══ RECORDS PROVIDED ══
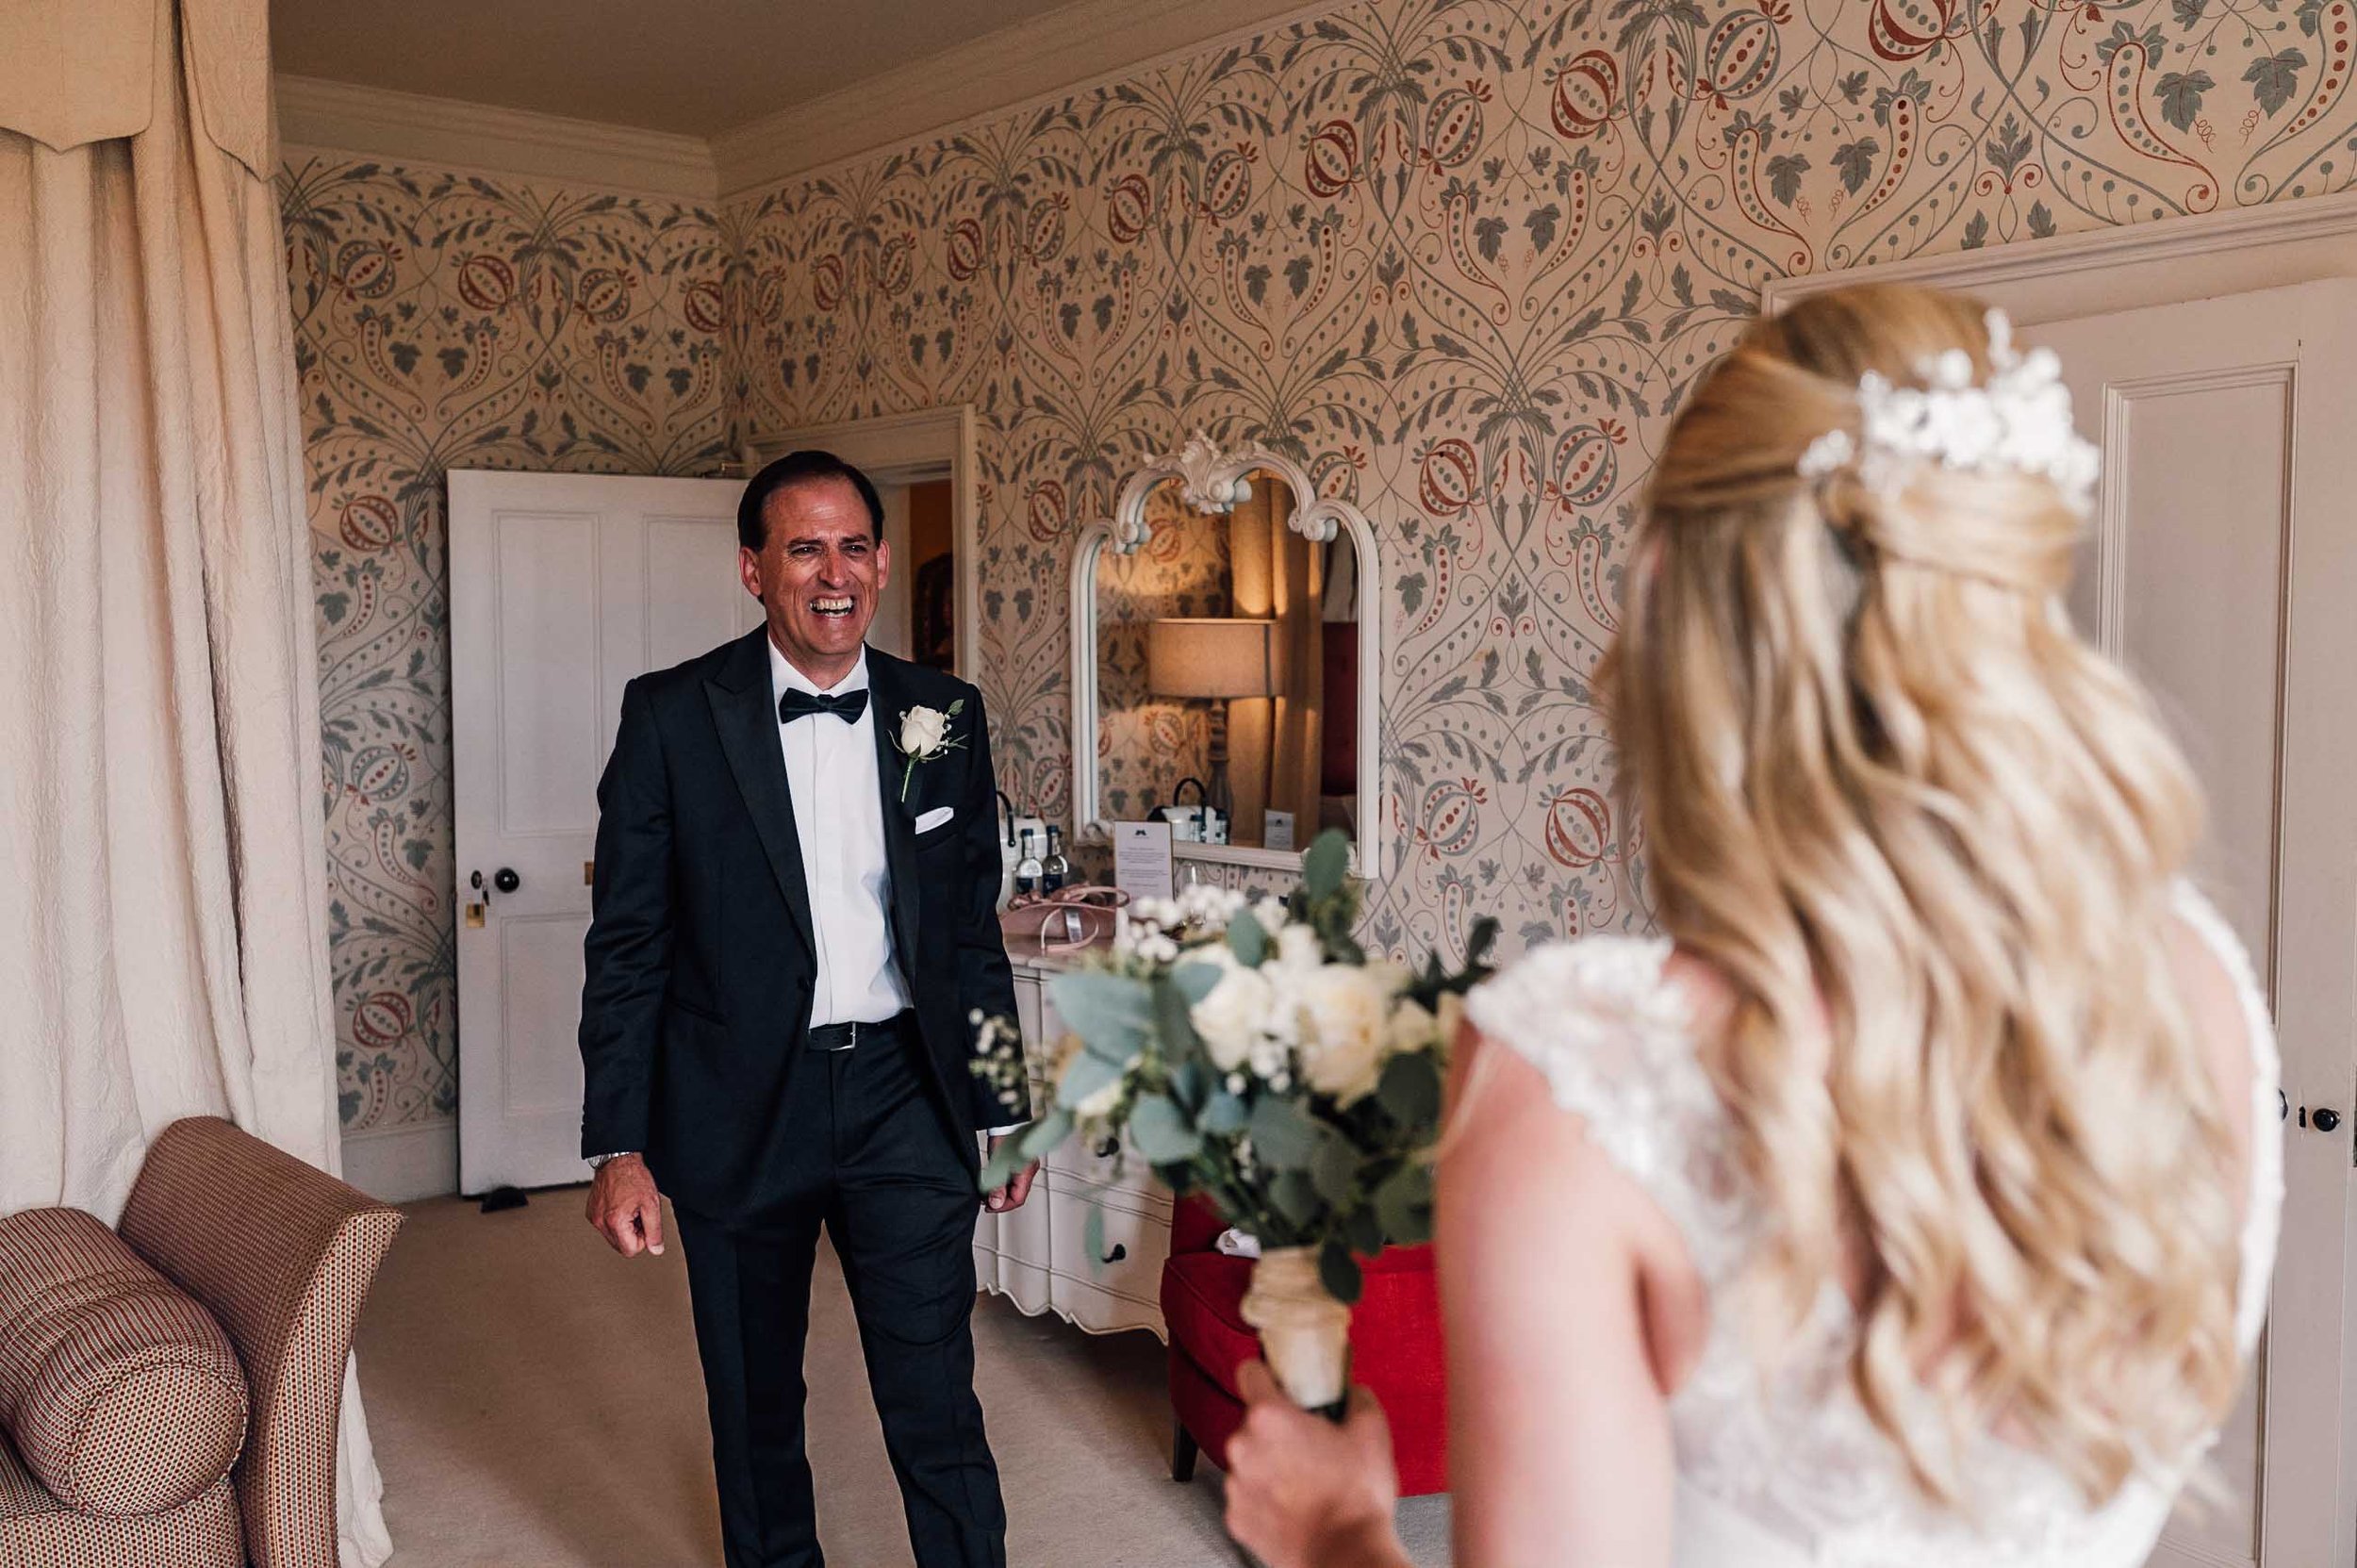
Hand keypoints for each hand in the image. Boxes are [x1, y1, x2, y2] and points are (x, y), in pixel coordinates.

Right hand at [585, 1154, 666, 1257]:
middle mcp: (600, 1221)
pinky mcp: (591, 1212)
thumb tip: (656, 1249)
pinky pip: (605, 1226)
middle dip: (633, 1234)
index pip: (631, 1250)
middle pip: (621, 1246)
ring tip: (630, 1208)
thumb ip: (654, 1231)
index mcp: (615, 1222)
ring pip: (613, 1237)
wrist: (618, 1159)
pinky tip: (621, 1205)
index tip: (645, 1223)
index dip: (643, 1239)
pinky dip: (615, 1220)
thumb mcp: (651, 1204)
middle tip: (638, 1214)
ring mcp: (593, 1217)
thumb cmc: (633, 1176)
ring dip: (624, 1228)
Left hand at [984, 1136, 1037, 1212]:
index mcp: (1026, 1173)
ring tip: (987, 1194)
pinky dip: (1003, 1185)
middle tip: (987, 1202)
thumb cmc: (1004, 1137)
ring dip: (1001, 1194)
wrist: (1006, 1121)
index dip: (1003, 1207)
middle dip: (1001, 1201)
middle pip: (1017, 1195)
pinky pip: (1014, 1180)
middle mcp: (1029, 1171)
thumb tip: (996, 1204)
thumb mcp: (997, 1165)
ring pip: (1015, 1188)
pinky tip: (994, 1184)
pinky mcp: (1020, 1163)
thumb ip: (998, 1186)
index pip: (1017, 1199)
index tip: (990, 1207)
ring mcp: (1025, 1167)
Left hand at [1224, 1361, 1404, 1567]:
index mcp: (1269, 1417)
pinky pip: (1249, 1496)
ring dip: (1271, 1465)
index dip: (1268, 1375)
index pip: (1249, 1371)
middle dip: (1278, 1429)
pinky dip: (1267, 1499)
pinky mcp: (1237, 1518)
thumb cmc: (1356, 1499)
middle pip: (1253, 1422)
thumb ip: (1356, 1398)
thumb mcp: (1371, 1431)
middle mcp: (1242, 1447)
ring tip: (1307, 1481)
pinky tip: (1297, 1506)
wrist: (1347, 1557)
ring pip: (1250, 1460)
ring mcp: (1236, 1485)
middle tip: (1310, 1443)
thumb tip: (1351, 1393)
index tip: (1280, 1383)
═══
**ACTION ITEM**
Retype, exactly as shown, the lines from the one with "pinky pip: (1014, 1180)" through the end of the records.

**RESPONSE TO THIS EXERCISE**
pinky pip: (1014, 1180)
middle mcp: (1029, 1171)
thumb tip: (996, 1204)
thumb mcp: (997, 1165)
ring pip: (1015, 1188)
pinky tip: (994, 1184)
pinky mcp: (1020, 1163)
thumb ip: (998, 1186)
index pip: (1017, 1199)
index tip: (990, 1207)
ring mcp: (1025, 1167)
Left hand at [1224, 1361, 1404, 1567]:
index mcp: (1269, 1417)
pinky pip: (1249, 1496)
ring dip: (1271, 1465)
index dip: (1268, 1375)
index pip: (1249, 1371)
middle dip: (1278, 1429)
pinky dip: (1267, 1499)
pinky mcp: (1237, 1518)
thumb cmc: (1356, 1499)
middle pip: (1253, 1422)
thumb ip: (1356, 1398)
thumb mcp: (1371, 1431)
middle mcp: (1242, 1447)
ring tip: (1307, 1481)
pinky tip: (1297, 1506)
wrist: (1347, 1557)
ring pip: (1250, 1460)
ring mcp: (1236, 1485)
middle tip: (1310, 1443)
thumb tip: (1351, 1393)
index tip: (1280, 1383)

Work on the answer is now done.